La titular del ministerio de la Mujer ha anunciado que en estos días será enviado al Congreso el proyecto que busca legalizar el aborto, sin limitación de causales, más bien discrecionalmente. Anteriormente, con ocasión de la Cuenta pública del año pasado, el presidente de la República había explicado que su anuncio de un proyecto sobre esta materia, correspondía a “(…) un tema de convicciones de que las mujeres tienen derecho a decidir”.
Sin duda, él o la ministra, como cualquier ciudadano en el marco de una democracia y en el contexto de la deliberación racional que se desarrolla en la sociedad, pueden albergar y expresar las convicciones que le plazcan y mejor los interpreten.

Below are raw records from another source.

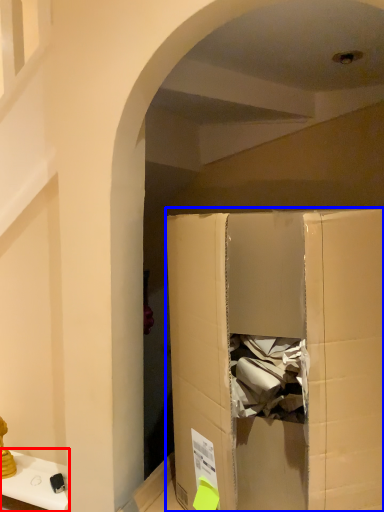
Question: Among these objects, which one is nearest to the camera, furniture (highlighted by a red box) or cardboard box (highlighted by a blue box)?

Choices:
 (A) furniture
 (B) cardboard box

Answer: (B)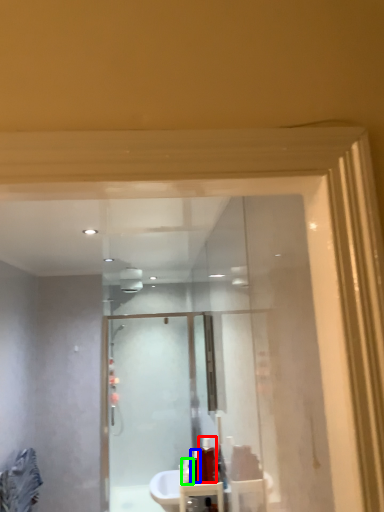
Question: Estimate the real-world distances between objects in this image. Which object is closer to toiletry (highlighted by a red box), toiletry (highlighted by a blue box) or toiletry (highlighted by a green box)?

Choices:
 (A) toiletry
 (B) toiletry

Answer: (A)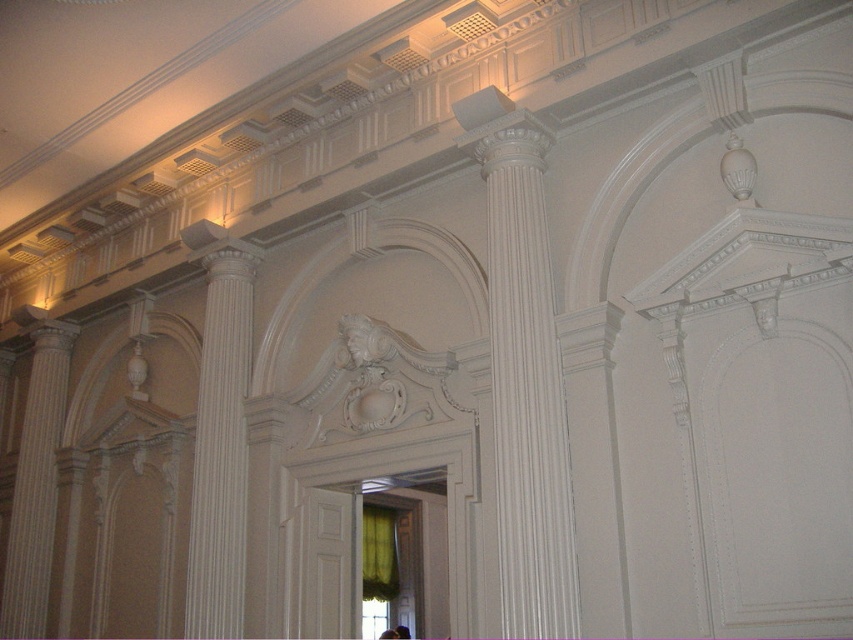
Question: Can you confirm if white smooth column at center is positioned below white glossy column at left?

Choices:
 (A) yes
 (B) no

Answer: (B)

Question: Does white glossy column at center come behind white smooth column at center?

Choices:
 (A) no
 (B) yes

Answer: (A)

Question: Which point is closer to the camera?

Choices:
 (A) white smooth column at center
 (B) white glossy column at center

Answer: (B)

Question: Based on their relative distances, which object is nearer to the white glossy column at left?

Choices:
 (A) white smooth column at center
 (B) white glossy column at center

Answer: (A)

Question: Which point is farther from the camera taking this photo?

Choices:
 (A) (33, 529)
 (B) (560, 513)

Answer: (A)

Question: Does white glossy column at center have a lesser width compared to white smooth column at center?

Choices:
 (A) no
 (B) yes

Answer: (A)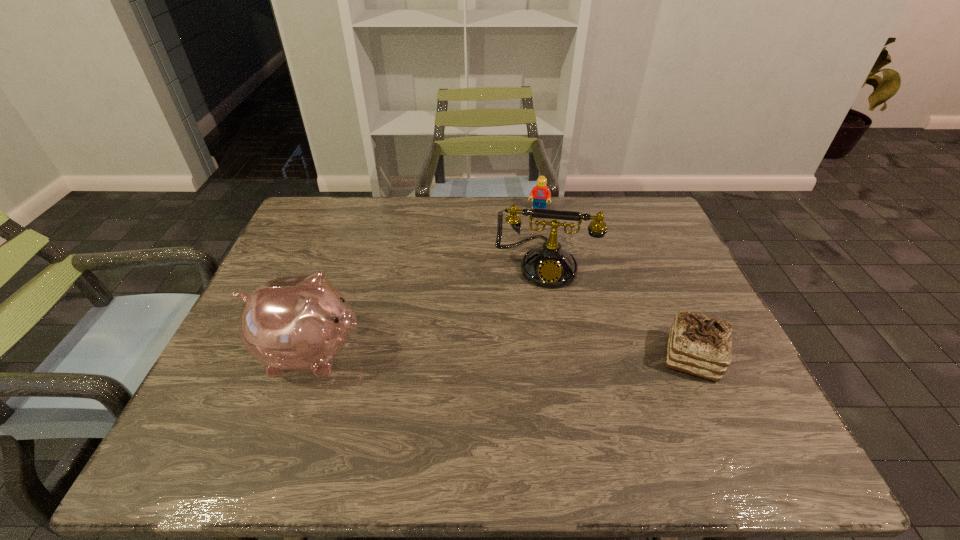
Locate an element on the screen. vacant space on the desktop that is between the leftmost object and the rightmost object and is positioned on the face of the Lego is located at coordinates (508, 355).

Identify the location of vacant spot on the desktop that is between the piggy bank and the chocolate cake and is positioned on the dial of the telephone. This screenshot has width=960, height=540. (540, 355).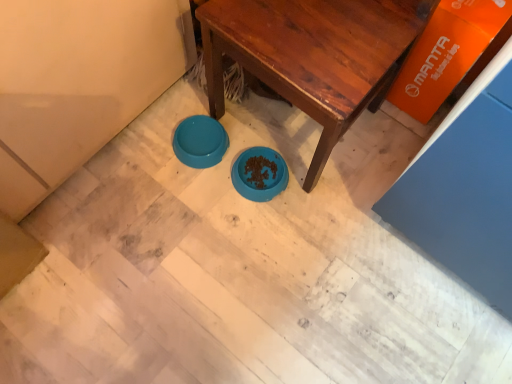
The image size is (512, 384). In order to click on vacant region to the left of teal plastic bowl at center in this screenshot , I will do `click(144, 145)`.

Ahora bien, sin entrar aquí en el fondo de un asunto tan delicado, que necesaria e inevitablemente nos coloca en el terreno del discernimiento sobre el derecho a la vida, en este caso, tratándose de quien detenta un cargo que debiera representar al conjunto de la ciudadanía, cabe formular algunas preguntas básicas y elementales, tales como: ¿a título de qué autoridad el jefe de Estado aspira a que la sociedad toda adopte sus particulares convicciones? ¿Por qué una persona que propugna el aborto más allá de las tres causales previstas en la ley actual, pretende que ahora esa concepción se extienda a toda la comunidad, aun yendo frontalmente contra convicciones perfectamente legítimas pero distintas a la suya, muy extendidas y arraigadas en la sociedad chilena? ¿Pueden las mujeres, sólo por serlo y alegando una legitimidad meramente cuantitativa, impetrar y arrogarse un derecho irrevocable a decidir sobre el destino de otra vida humana, que evidentemente no es la suya?

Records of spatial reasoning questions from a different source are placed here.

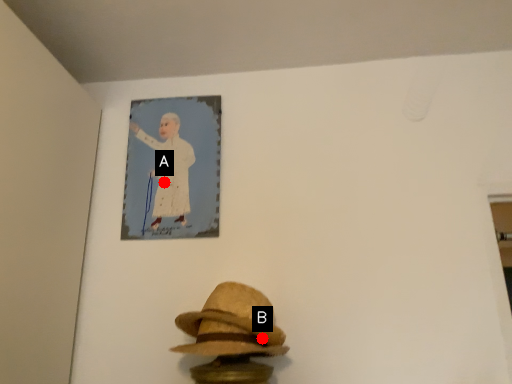
Question: Two points are circled on the image, labeled by A and B beside each circle. Which point is closer to the camera?

Choices:
 (A) A is closer
 (B) B is closer

Answer: (B)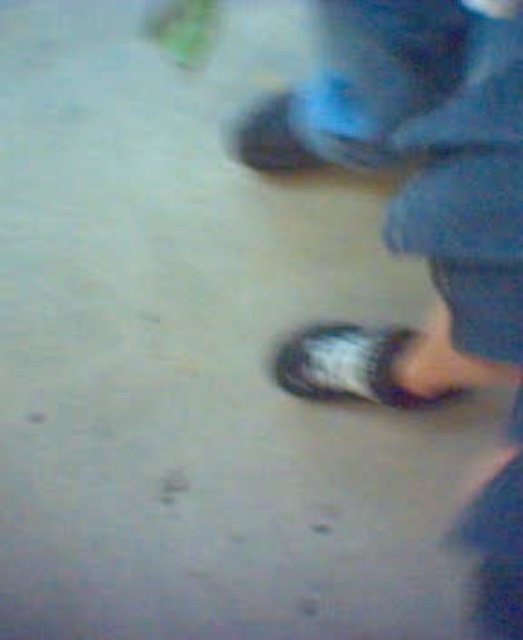
You are standing in an outdoor area with a blurry image. You see a point at coordinates (433, 230). What object is located at this point?

The point at coordinates (433, 230) corresponds to black rubber sandals at lower center.

You are standing in an outdoor area and see the black rubber sandals at lower center and the matte blue shoe at upper center. Which object is positioned more to the right side?

The black rubber sandals at lower center is positioned more to the right side than the matte blue shoe at upper center.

En fin, ¿no hay, acaso, en este planteamiento, al menos como lo formula el Mandatario, con un sesgo bastante chocante de egolatría, un vestigio reconocible ya no de legitimismo frente a una demanda de la sociedad, sino más bien de altanería y suficiencia ante los que piensan distinto?
Si las grandes decisiones de la política no responden a necesidades sociales, económicas o culturales reales, si ellas no apuntan a dar respuestas adecuadas frente a problemas que afligen a la ciudadanía en su existencia cotidiana, y más bien sólo expresan las personales convicciones de las autoridades de turno, sucederá entonces que toda la racionalidad envuelta en la construcción de la democracia como forma de vida y régimen político, será dilapidada en el despeñadero de las meras opiniones, el egocentrismo y, en definitiva, la seducción totalitaria.
Son interrogantes que nacen espontáneas frente al anuncio gubernamental y la paupérrima justificación esgrimida por el Presidente. Además, previenen ante el inmenso riesgo de que el debate sobre este complejo asunto, que debiera ser eminentemente de carácter filosófico, ético y antropológico, se contamine y distorsione en el campo frívolo, farragoso y transaccional de la política militante.